Commented by アヤ at 2010-02-12 00:40 x
皇帝になって武則天のように国を牛耳りたいとばかり思ってました。実際は違ってたら汚名返上ですね。あの昔見たリュウ某の演じたコワ~~イ西太后が定着してるもので・・。

ミセス・チャンなる女性は史実では8代皇帝道光帝の息女で寿安公主とか。でも、ウィキで見ましたから、信ぴょう性は・・?!

ドラマでは、礼に適った宮廷服(髪も結って)で参内して、西太后に歓待されています。賢いのでお気に入りのようでしょっちゅう出入りしてます。

珍妃も先週初めて出ましたが、可愛いくて納得です。井戸に投げ込まれるシーンはあるのでしょうか。

その路地裏の暗い場所は、寵を失ったり、何かで円満退職できなかった宦官達が肩寄せ合って生きているところのようでした。、皆、身なりもみすぼらしく髪はぼうぼうでうつろな目をしてじっと座ってました。

ちなみに、無事に定年まで(あるのかな)勤め上げた宦官はどういう生活を送ったのでしょうか。黄梅さん、ご存知ですか。

Commented by hungmei at 2010-02-12 14:51
アヤさま

こんにちは!

宦官は清朝の場合、円満退職すれば①実家に戻る、②お寺や道観(=道教のお寺)に入る、③出世した宦官は財産でウハウハ暮らす・・みたいな感じです。終身制ではないので、特に病気とかにならずとも希望退職も出来るみたいです。

ドラマではよく寵を失ったもと妃嬪や宦官を閉じ込める部屋が紫禁城中にあるような演出があるのですが、実際はよく知らないんです。またしてもゴメンナサイ・・。一応、皇帝が代替わりすると、先帝の妃嬪は皇太后を除き皆さん日陰のみになり(笑)お引越しはします。そして新帝の妃嬪たちにそれまでの部屋を譲りますが、先帝の妃嬪の新居が特にボロということはないです。単なる配置換えみたいなもので。

ただ、宮廷内部で「殺すほどでもないが外にも出せない」秘密を見聞きしてしまったりetcで処遇に困った人たちを監禁する部屋・・普通に(?)考えてありそうですよね。あれだけの規模の宮廷を運営するんですから・・。
Commented by hungmei at 2010-02-12 15:00
そうそう、北京には、もと「引退した宦官ばっかりだった寺」なんかがあるみたいですよ。清朝末期の宦官の手記などに名前が出てきます。つまり身寄りがなかったり、いまさら実家に帰れない人は寂しくお寺入り、という感じでしょうか。

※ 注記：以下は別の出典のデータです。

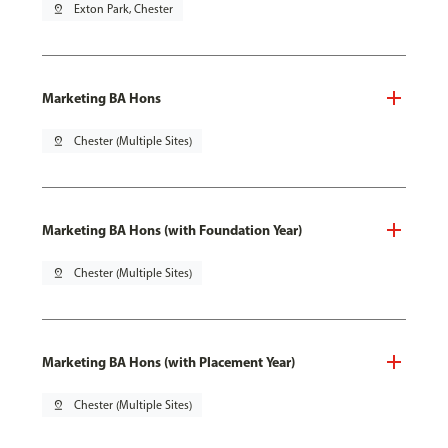
pin_drop
Exton Park, Chester
Marketing BA Hons
pin_drop
Chester (Multiple Sites)
Marketing BA Hons (with Foundation Year)
pin_drop
Chester (Multiple Sites)
Marketing BA Hons (with Placement Year)
pin_drop
Chester (Multiple Sites)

ミセスチャンは道光帝のお嬢様なんですか。それなら、西太后
からしたら義理のいとこ・・かな(義父の娘)。西太后のだんな
さまのお父様が道光帝なので。儒教で拝行(=一族内の世代)に
うるさいから、いとこを養女にするってぴんときませんが、
皇族の娘を皇太后やらの養女にすることはあったみたいだし、
史実なんでしょうかね?きになりまーす!

Commented by hungmei at 2010-02-12 15:00
こわーい西太后イメージは特に劉慶暁(リュウシャオチェン)の
リーハンシャン監督作品によるところが大きいですよね!
ベネチアで賞もとったし、日本でもかなり流行した記憶が・・・
その頃小学生で、同年代の人と話すと、西太后映画の残虐シーン
はよく話題に上ります。ちなみにあれ、半日的な内容も多いん
ですが、日本版から(やっぱり?)カットされまくってますね。

珍妃の井戸は、以前「現物」を見ましたが、細い人でも入れる
のか激しく疑問な井戸でした。場所は往時から変わっている
そうですが・・。そうそう、西太后見てると、清朝で皇子皇女
に嫡庶で呼び名の変化はそれほどないのに、李氏朝鮮でばっちり
「大君/君」「公主/翁主」とわけてあるのが新鮮です。

清朝、直系相続だけど嫡出相続じゃないし・・・・
Commented by hungmei at 2010-02-12 15:06

西太后は、例えば武則天と違い同治帝(実子)にも光諸帝
(甥)にも親政をさせ、引退しているんですよ。で、頤和園
で乾隆帝生母のようにみんなに敬われながら、娯楽にふけって
生活したかった説が今は有力みたいです。

同治帝は早死にするし、光諸帝は急激な近代化政策に失敗し
西太后が出てきますが、本人の意思+環境のせい、という気も
個人的にします。あと、ちみっちょいのが、東太后より自分が
格下なのが相当悔しかったようで、皇后だった彼女をさしおいて
皇貴妃(皇后の次、ナンバーツー)だった自分のほうの墓を
礼法を無視して大きく作ったりして(笑)。わかりやすいです。
Commented by アヤ at 2010-02-27 14:07 x
TVで見ましたが確かにお墓はすごいですよね。いつかは珍妃の井戸とともに訪れたいものです。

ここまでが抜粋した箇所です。